DPL's Western History/Genealogy department holds two archival collections related to J. K. Mullen, including the John K. Mullen & Oscar Malo Collection (WH259) and the J.K. Mullen Foundation Records (WH1201).
Just curious to see who this man was. Same name.
Thanks for reading, Judy!
Am interested to know if Mr Mullen had any interests in flour or bean elevators / warehouses in southwest Colorado - specifically Dove Creek. There is currently a bean elevator in Dove Creek that has in it's pedigree: Colorado Milling and Elevator Company. Did he have any association with either the Peak or Midland Brands of beans? Could he have had any business interests with a Mr. Owens or a Mr. Simpson from Colorado Springs?
I'm writing a piece on the bean industry.
Thanks for reading! I would suggest contacting the library and research center at History Colorado about their John Kernan Mullen collection. While DPL's Western History and Genealogy Department also has a collection of Mullen papers, I'm not finding anything related to your topic in our collection.
The statement: "After Mullen's death, his daughters established the Mullen Home for Boys in his memory.." is a little bit deceiving. J.K. and Catherine started the project to open a home for orphaned boys, but both died before the project was completed. Their daughters (and husbands) completed the project....the home is now known as Mullen High School. Also, yes, J.K. and Catherine had 5 daughters, but you failed to mention that Anna died at the age of four....
Thank you for your comments, Katherine. The format of our blog posts calls for brevity and doesn't always allow for the capture of a story's interesting details. Comments like yours really add so much to the story. Thank you!
I am moving into a farmhouse, that is reputed to be a Mullen homestead.
The property is just north of Mullen High School.
The story is, the house and hundred year old barn ( which I saved despite a large fire)
sat at the center of a large dairy farm.
Love to know more about this history.
The address is 3425 S Knox Ct
Thanks for your comment, George!
The Mullen family purchased their "homestead" at Ninth and Lawrence Streets in 1878. They lived in the two-story Italianate home for 29 years.

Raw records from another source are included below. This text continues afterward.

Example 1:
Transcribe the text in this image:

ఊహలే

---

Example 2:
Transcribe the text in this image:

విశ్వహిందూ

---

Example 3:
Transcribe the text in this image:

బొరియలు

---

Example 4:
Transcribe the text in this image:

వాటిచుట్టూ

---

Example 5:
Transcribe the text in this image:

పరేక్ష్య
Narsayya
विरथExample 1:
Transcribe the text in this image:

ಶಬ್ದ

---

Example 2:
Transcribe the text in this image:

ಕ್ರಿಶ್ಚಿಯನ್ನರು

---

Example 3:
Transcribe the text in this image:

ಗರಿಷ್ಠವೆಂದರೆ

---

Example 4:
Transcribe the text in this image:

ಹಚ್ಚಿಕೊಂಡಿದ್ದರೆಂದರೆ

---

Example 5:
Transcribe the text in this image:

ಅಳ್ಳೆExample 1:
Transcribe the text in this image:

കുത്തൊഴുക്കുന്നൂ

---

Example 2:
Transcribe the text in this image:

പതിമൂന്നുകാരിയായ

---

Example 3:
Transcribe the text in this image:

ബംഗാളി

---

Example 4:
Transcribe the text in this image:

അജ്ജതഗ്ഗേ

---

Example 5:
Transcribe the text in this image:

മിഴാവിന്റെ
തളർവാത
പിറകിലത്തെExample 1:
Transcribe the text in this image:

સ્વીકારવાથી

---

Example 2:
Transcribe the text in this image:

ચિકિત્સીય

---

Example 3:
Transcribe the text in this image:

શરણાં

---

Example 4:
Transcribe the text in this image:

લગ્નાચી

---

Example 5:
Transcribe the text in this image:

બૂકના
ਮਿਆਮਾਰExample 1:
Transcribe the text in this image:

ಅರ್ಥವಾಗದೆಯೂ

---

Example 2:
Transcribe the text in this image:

J. K. Mullen's heirs (through the Mullen Benevolent Foundation) purchased the Shirley Farms Dairy, a 900-acre farm located at 3601 South Lowell Boulevard, in 1931. The farm was turned into a vocational boarding school for boys. In 1956, the boarding school closed and began operating as J. K. Mullen High School. Your property at 3425 S. Knox Court may have been part of the original Shirley farm which became the boarding school.

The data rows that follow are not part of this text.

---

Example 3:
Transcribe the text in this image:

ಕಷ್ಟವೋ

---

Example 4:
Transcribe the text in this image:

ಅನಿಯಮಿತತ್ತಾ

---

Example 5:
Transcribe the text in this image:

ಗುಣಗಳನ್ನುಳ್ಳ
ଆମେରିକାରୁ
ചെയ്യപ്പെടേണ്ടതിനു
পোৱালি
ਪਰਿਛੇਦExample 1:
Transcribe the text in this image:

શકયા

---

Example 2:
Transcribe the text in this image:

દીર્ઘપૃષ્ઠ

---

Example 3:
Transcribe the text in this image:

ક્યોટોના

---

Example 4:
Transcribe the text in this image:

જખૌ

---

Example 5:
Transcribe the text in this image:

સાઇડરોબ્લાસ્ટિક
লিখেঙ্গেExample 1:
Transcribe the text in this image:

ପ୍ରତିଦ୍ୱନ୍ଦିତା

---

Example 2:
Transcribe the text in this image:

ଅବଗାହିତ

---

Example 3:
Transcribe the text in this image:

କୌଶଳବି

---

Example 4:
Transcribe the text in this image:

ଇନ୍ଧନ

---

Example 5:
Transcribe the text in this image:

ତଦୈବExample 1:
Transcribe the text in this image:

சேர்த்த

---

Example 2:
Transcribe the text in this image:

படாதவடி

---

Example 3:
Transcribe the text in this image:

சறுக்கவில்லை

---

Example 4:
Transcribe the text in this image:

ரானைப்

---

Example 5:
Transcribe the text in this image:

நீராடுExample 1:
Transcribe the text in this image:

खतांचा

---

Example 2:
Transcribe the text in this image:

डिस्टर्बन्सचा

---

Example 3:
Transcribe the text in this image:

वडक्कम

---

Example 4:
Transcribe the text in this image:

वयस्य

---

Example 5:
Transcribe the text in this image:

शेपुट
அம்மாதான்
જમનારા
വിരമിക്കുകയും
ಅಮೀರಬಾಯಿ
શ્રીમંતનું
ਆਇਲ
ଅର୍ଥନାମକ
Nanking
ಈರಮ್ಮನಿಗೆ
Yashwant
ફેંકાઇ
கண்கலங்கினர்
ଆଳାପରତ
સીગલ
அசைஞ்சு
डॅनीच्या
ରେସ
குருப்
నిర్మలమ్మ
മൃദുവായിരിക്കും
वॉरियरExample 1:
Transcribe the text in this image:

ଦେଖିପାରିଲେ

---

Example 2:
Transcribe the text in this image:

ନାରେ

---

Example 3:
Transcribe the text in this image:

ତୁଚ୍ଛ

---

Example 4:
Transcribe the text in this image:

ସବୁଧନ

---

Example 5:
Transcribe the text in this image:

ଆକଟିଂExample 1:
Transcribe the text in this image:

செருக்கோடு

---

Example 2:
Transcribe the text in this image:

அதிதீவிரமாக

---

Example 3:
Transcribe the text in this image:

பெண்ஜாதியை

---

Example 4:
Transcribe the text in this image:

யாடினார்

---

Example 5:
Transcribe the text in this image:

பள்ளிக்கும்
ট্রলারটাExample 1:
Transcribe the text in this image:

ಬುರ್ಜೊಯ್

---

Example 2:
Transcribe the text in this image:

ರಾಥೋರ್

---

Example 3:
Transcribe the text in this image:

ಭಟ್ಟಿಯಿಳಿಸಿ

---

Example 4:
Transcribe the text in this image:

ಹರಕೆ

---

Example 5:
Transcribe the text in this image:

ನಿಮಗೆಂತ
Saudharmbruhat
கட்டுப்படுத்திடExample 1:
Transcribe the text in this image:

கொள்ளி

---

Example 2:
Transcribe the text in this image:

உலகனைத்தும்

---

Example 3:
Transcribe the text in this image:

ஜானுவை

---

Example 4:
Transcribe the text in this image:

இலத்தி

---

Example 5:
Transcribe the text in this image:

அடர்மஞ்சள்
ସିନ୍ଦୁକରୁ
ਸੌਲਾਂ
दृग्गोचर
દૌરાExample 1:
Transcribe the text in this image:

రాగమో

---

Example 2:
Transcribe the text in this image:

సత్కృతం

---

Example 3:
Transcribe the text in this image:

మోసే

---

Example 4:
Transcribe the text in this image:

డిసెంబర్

If would like to explore your property's history further, check out our Building History Tutorial online. We also highly recommend visiting DPL's Western History and Genealogy Department. Reference staff will be happy to help you get started with your research!
Thanks for you interest in local history.
My post is from last year.
Still investigating the property.
Can't find much, to far out for Denver Plat books.
Thanks for the info about Shirley, haven't found anything about that either.
Perhaps if you more info, you can share.
Thanks again, Katie
John Mullen provided $10,000 in 1888 to build St. Leo's Catholic Church so the English-speaking Irish-Americans did not have to attend Mass in German at nearby St. Elisabeth's. As Mullen and his fellow Irish Catholics became affluent and moved out of the neighborhood, the St. Leo's congregation dwindled.
Ironically, newer Latinx residents were attending English-Speaking Masses at St. Leo's and approached Mrs. Mullen to ask if she would donate their old home as a new church site for St. Cajetan parish. This was the death-knell for St. Leo's, which was sold and torn down in the 1930s.